XRegExp is the really powerful library, which drastically extends native JS RegExp syntax with tons of wonderful features. But it doesn't provide template literal tag, so developers have to double-escape characters ([\\s\\S]
) or use some inelegant ways to avoid escaping (XRegExp(String.raw`[\s\S]`)
).
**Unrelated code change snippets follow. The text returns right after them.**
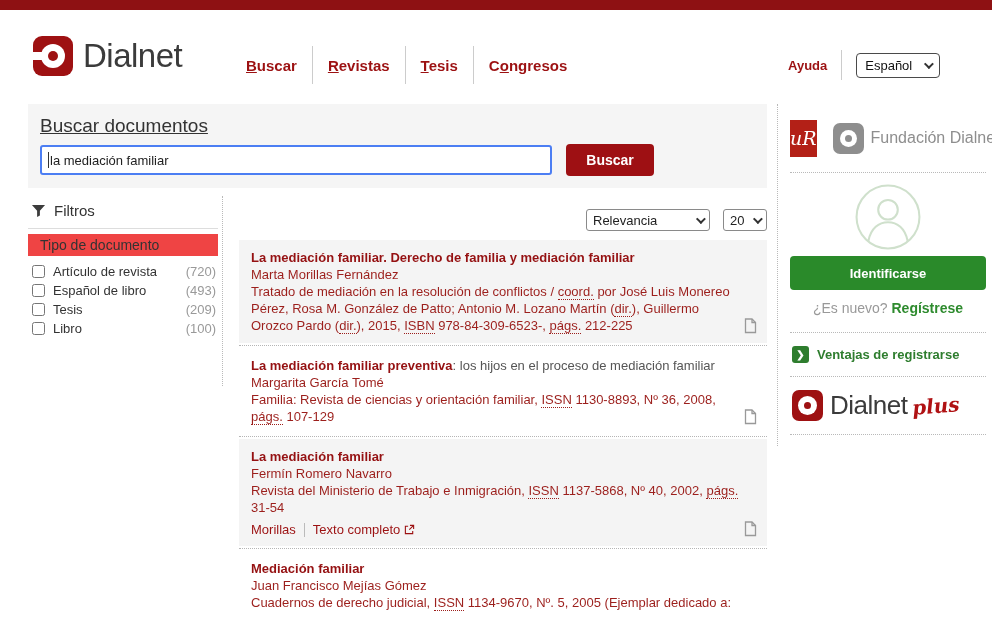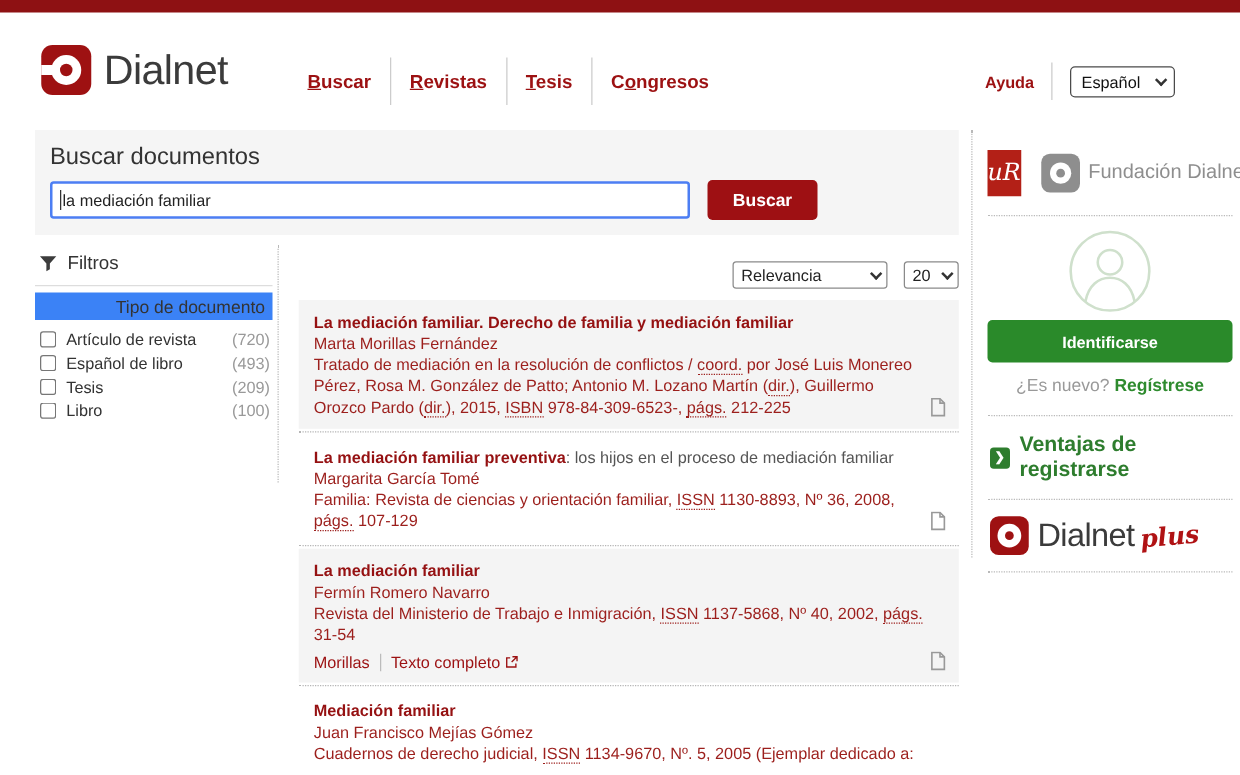--- a/index.html
+++ b/index.html
@@ -37,7 +37,7 @@
 
   
   .search-panel { background:#f5f5f5; padding:11px 14px 12px 12px; }
-  .search-title { font-size:19px; color:#333; }
+  .search-title { font-size:19px; color:#333;text-decoration:underline; }
   .search-row { display:flex; align-items:center; margin-top:7px; }
   .search-input { width:512px; height:30px; background:#fff; border:2px solid #4c7ef3; border-radius:3px;
     display:flex; align-items:center; padding:0 6px; font-size:13px; color:#222; cursor:text; }

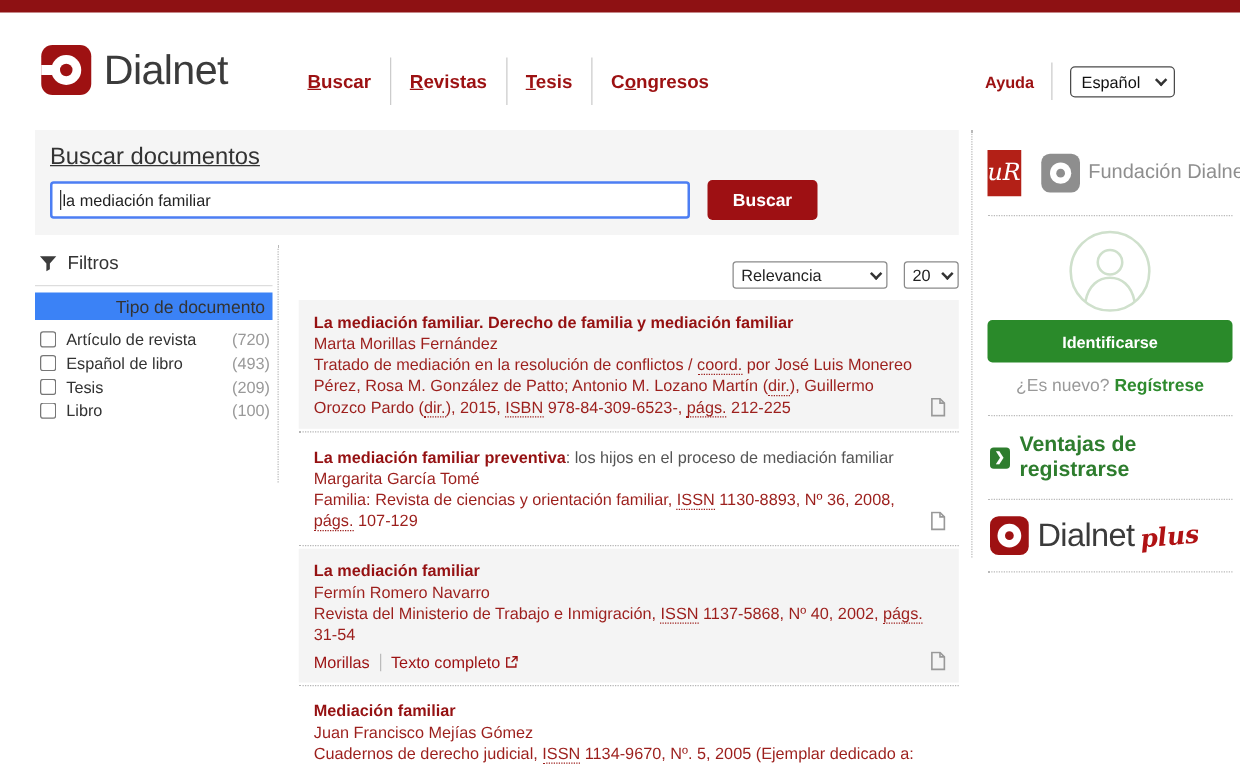--- a/index.html
+++ b/index.html
@@ -51,7 +51,7 @@
   .filters-head { display:flex; align-items:center; gap:8px; padding:6px 0 9px 3px;
     border-bottom:1px solid #ddd; }
   .filters-head span { font-size:15px; color:#333; }
-  .filter-group-title { background:#3b82f6; margin-top:5px; padding:3px 6px; font-size:14px; color:#333;text-align:right; }
+  .filter-group-title { background:#ef4444; margin-top:5px; padding:3px 12px; font-size:14px; color:#333; }
   .filter-items { margin-top:6px; }
   .filter-item { display:flex; align-items:center; height:19px; padding-left:4px; cursor:pointer; }
   .filter-item input { width:13px; height:13px; margin:0; }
Also, developers have to call some methods not as a regexp instance's methods, but as XRegExp's static methods, passing regexp to them (XRegExp.exec('“Word”', XRegExp('(?<word>\w+)'))
instead of XRegExp('(?<word>\w+)').exec('“Word”')
).
Examples
Install
$ yarn add xre # yarn
$ npm install xre # npm@5
$ npm install xre --save # older npm versions
Simple example
Named groups, free-spacing, comments.
import xre from 'xre';
const date = xre`/
(?<year> \d{4}) - # Year
(?<month> \d{2}) - # Month
(?<day> \d{2}) # Day
/x`;
const { year, month, day } = date.exec('2017-06-11');
console.log(`Year: ${year}, month: ${month}, day: ${day}`);
// → Year: 2017, month: 06, day: 11
Yet another simple example
Named groups, Unicode support.
import xre, { configure } from 'xre';
import XRegExp from 'xregexp';
// By default xre uses minimal version of XRegExp
// (to reduce bundle size and loading time),
// so to use the power add-ons we have to configure it
// with the full version of XRegExp.
// If you need to use full version of XRegExp,
// you should configure xre only once in the project,
// Probably, in the entry point.
configure({ XRegExp });
const fullName = xre`/(?<firstName>\p{Letter}+)[\s・](?<lastName>\p{Letter}+)/`;
console.log(fullName.exec('Yuri Gagarin').firstName);
// → Yuri
console.log(fullName.exec('Юрий Гагарин').firstName);
// → Юрий
console.log(fullName.exec('ユーリイ・ガガーリン').firstName);
// → ユーリイ
console.log(fullName.exec('ユーリイ ガガーリン').lastName);
// → ガガーリン
Syntax
xre
supports XRegExp literals in two different formats:
const withDefaultFlags = xre`regexp`;
const withCustomFlags = xre`/regexp/flags`;
Default flags are msux
.
API
xre
instances supports all native RegExp API, so it can be used as an argument for functions and methods like String.prototype.replace
or String.prototype.match
.
Additionally, it exposes some XRegExp methods, which takes a RegExp as an argument (obviously, this
used as such argument when calling them).
Native methods, which supports non-default behavior:
-
exec()
— doesn't break default behavior, but can take additional arguments and returns an object with additional fields. -
test()
— doesn't break default behavior, but can take additional arguments.
Non-standard methods:
-
addToken
— useful when writing XRegExp add-ons. -
forEach
. -
globalize
. -
match
. -
replace
. -
split
.
Bonus: Highlight xre
regexes in IntelliJ IDEA
- Download the gist.
- Extract files, if you downloaded zipball.
- Go to IntelliJ IDEA settings Editor → Language Injections.
- Click Import icon on the toolbar on the right side.
- Select
xre-slashes.xml
, then click OK. - Then, import
xre.xml
.
Now IDEA treats xre
regexes as regular expressions and even provides RegExp-specific intentions.
NB: If you edit RegExp in Check RegExp pop-up, IDEA removes slashes around it and flags.